:: DATA IN THIS EXERCISE

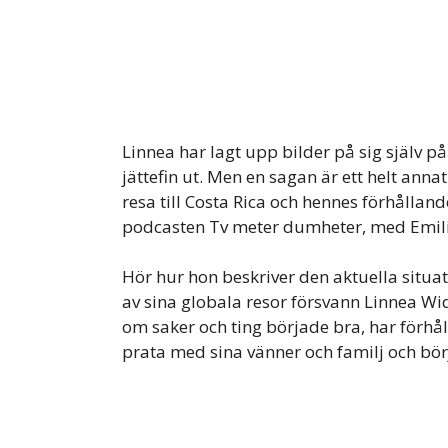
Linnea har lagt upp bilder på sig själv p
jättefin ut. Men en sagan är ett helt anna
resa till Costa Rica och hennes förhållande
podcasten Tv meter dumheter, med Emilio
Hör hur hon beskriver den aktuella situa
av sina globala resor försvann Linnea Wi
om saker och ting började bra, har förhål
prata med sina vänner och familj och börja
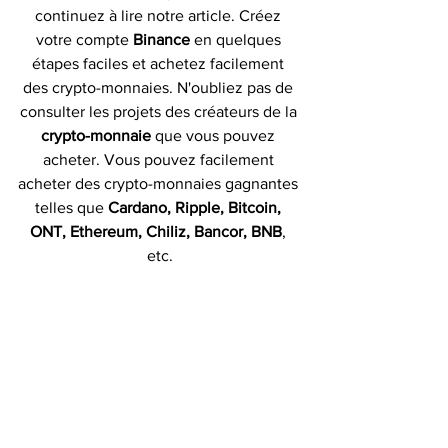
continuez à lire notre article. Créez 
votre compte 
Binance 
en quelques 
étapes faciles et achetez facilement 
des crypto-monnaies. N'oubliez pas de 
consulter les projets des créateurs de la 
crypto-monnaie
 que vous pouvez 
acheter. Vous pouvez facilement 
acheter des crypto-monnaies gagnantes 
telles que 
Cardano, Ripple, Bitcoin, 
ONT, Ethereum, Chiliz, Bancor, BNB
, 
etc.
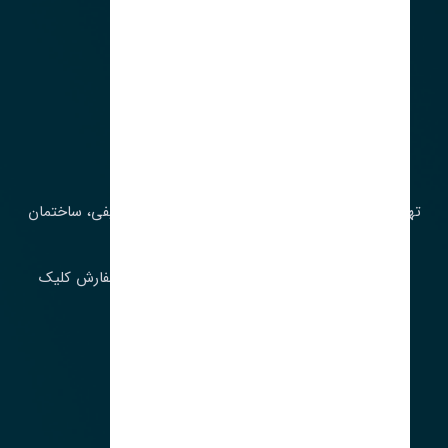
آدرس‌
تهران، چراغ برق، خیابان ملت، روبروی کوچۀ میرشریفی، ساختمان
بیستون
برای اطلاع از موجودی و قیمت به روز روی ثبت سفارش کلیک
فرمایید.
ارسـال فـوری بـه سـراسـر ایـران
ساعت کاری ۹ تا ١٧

::::

== TO DO ==
Read through the listing and copy each line in which the word "facilement" occurs.

== THE COMPLETED TASK ==
étapes faciles et achetez facilement 
acheter. Vous pouvez facilement 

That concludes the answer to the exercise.